# Bank of Ireland reduce interest on warehouse to 2.5%, but only for loans in default



## Brendan Burgess (4 Oct 2013)

http://www.rte.ie/news/2013/1004/478357-boi-split-mortgage/

But Bank of Ireland today confirmed that  interest for the warehoused portion would be at 2.5%, the rate the bank  currently borrows funds.
In a  statement, the bank said: "Arising from the bank's recent meeting with  the Oireachtas Committee we undertook to consider our approach on the  interest charges on split mortgages".


 "We noted that the vast majority of owner-occupied customers in  arrears were on tracker mortgages and that the tracker terms and  conditions would be adhered to for co-operating customers availing of a  forbearance option from Bank of Ireland," it added.


 The statement said that the current average tracker pay rate to the bank is below the current all in cost of money to the bank.




 "Following consideration we have made a decision that for default  owner-occupier customers on a non-tracker variable rate the split  mortgage rate for the warehoused portion will be fixed at 2.5% per annum  for a period of three years, assessed on a case-by-case basis; 2.5%  being the rate at which the bank can currently borrow three year  unsecured funds in the market," the bank added.

*Update 12 May 2014 

*I have clarified this with Bank of Ireland and it only applies to loans in default. If a borrower who is not in default is offered a split mortgage, they pay the SVR on the warehouse.


----------



## ClubMan (13 Mar 2014)

Brendan Burgess said:


> "Following consideration we have made a decision that for default  owner-occupier customers on a non-tracker variable rate the split  mortgage rate for the warehoused portion will be fixed at 2.5% per annum  for a period of three years, assessed on a case-by-case basis; 2.5%  being the rate at which the bank can currently borrow three year  unsecured funds in the market," the bank added.



As far as I can see the highlighted part above is key and means that not all BoI split mortgage borrowers will get this 2.5% rate on their warehoused amount. Certainly the BoI QFA that I spoke to yesterday while accompanying a BoI mortgage borrower to a restructuring meeting was unequivocal - according to them the 2.5% rate is not standard, is not given to everybody and is subject to meeting various criteria (which they could/would not divulge). However there were heavy hints that being in arrears might be one of the criteria. The person that I accompanied is not in arrears so thought it unfair that they might not qualify for the 2.5% rate because they had met their agreed repayments (full capital + interest, then interest only then deferred interest) and not racked up arrears over the past few years.


----------



## Brendan Burgess (13 Mar 2014)

Interesting take on it ClubMan. This was widely reported that BoI reduced their rate to 2.5%.   I have not noticed anyone picking up the fact that it was on a case by case basis. 


> for *default  *owner-occupier customers on a non-tracker variable rate the  split  mortgage rate for the warehoused portion will be fixed at 2.5%  per annum  for a period of three years,



This seems to me to mean that people will be put on 2.5% unless there is a very good reason not to.  I can't figure out what that reason would be. If they were in serious arrears and didn't have a sufficient income, they would not get a split mortgage. I would be very interested in hearing if anyone was offered a split mortgage but was charged more than 2.5% on the warehoused part.


----------



## ClubMan (13 Mar 2014)

This wording - and in particular the use of the word "default" - seems clumsy and unclear to me:


> ... for default owner-occupier customers on a non-tracker variable rate the split mortgage rate for the warehoused portion will be fixed at 2.5% ...

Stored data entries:
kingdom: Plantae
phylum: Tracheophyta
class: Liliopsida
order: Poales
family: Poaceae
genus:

Exercise tasks |
1) From the Bank of Ireland thread, list the repayment arrangements that ClubMan says the accompanied borrower had met.
2) Answer these questions using the Bank of Ireland thread:
(a) For what period does the bank's statement say the 2.5% rate on the warehoused portion will be fixed?
(b) According to the update dated 12 May 2014, what rate does a borrower who is not in default pay on the warehouse?
(c) According to the bank's statement, what kind of mortgages were the vast majority of owner-occupied customers in arrears on?
The rows were drawn from a separate source.

Solutions per task |
1)
- Full capital plus interest
- Interest only
- Deferred interest

2)
(a) Three years.
(b) The SVR.
(c) Tracker mortgages.